A lot of amazing things have happened to me within the last few months. I learned a new trade (Raw Food) moved out of my parents house, got to see my great G’ma hit 100 years, & I’m steadily re-finding myself everyday. I’ve learned what real friends are and am even more happy with the ones that didn’t work out due to the fact that I was happy then but I’m even more happy now.
Moving to the GC has completely changed my perspective on life. I now look at my familiar pictures and it’s all a memory, a good memory. All the negative that I was stuck in for 08/09 has been forgotten and all I see is the good. I miss my cat but can’t fully remember having her around. I miss my friends but the fun we had is no longer a fun lifestyle but a fond memory. I’m so happy for that. It makes me appreciate life now so much more.

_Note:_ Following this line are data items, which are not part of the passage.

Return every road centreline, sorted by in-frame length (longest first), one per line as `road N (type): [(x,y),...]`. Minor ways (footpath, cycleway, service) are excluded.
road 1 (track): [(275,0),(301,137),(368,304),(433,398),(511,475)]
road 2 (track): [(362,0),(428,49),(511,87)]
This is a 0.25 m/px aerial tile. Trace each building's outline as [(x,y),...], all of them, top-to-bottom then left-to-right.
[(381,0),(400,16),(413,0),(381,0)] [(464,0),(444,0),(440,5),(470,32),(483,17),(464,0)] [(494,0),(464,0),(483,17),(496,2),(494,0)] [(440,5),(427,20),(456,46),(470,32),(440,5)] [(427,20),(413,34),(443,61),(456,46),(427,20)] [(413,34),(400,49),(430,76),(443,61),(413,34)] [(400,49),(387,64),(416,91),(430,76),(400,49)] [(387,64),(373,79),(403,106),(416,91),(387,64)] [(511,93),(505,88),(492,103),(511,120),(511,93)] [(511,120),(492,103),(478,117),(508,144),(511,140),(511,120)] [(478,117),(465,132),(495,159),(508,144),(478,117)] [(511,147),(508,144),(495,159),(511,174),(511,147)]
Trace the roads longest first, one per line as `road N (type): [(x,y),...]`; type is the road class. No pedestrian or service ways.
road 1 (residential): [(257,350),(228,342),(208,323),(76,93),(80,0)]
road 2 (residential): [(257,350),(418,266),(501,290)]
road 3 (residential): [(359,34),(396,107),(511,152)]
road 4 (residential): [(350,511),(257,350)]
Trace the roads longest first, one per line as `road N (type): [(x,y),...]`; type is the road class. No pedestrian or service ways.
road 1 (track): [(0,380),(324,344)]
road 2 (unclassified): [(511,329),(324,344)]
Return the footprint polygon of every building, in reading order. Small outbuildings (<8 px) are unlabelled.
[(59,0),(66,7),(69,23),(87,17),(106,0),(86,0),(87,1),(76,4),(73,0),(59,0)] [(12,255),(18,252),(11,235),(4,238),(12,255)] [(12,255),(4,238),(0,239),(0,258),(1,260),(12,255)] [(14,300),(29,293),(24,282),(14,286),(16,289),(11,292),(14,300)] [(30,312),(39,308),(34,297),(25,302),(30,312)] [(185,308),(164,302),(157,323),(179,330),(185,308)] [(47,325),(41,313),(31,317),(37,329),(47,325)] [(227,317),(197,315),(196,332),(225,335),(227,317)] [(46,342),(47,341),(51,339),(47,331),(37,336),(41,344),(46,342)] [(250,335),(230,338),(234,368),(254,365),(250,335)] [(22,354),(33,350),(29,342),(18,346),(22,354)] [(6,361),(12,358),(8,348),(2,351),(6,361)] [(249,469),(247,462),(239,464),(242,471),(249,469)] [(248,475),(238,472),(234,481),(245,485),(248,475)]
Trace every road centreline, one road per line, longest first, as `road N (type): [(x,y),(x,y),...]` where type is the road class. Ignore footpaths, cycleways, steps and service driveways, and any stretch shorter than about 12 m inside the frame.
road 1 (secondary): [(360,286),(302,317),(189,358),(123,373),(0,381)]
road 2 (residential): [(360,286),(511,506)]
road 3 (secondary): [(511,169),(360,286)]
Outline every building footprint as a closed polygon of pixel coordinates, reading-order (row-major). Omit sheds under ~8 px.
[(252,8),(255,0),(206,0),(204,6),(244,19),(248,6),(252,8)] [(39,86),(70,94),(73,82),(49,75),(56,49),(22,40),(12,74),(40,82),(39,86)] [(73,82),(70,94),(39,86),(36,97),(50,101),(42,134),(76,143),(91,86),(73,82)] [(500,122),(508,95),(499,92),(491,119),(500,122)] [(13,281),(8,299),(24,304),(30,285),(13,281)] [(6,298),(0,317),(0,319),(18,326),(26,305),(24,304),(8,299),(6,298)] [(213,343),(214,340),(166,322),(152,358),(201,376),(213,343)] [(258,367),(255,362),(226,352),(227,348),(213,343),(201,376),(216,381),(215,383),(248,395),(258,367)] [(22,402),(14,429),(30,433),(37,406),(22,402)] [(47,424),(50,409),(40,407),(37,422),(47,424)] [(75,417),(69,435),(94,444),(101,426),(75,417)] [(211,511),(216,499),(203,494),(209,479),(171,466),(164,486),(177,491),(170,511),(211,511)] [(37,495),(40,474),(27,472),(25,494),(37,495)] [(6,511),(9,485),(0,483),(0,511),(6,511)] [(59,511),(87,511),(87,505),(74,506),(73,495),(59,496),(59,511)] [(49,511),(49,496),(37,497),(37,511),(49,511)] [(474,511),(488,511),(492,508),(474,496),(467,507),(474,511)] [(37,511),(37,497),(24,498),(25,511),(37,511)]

I used to be a total optimist. The last few years took that away from me. I was lost, angry, sad, depressed for a reeeaaalllyyy long time. However, now, I am that happy person I used to be; the one who always saw the light in every situation. Not saying I don’t get down every once in a while but, I no longer see the bad before the good. I no longer dwell on all the wrong going on. I love this me, this me I used to be.
I have no idea where I’m going next in life but I know that God has a plan for me. And just because I don’t know that plan does not mean it’s not going to work out for me. Yeah, I’m stuck in a position that I didn’t apply for. Yeah, I wish I was cooking a lot more than I am. But I feel like this is just putting me in a position to obtain a lot more than jumping into my goal would’ve allowed.
I now know that not everything in life needs to be forced; I don’t need to schedule and plan everything as I did before. I’m more open to just letting things happen as they should and I thank God for that kind of peace.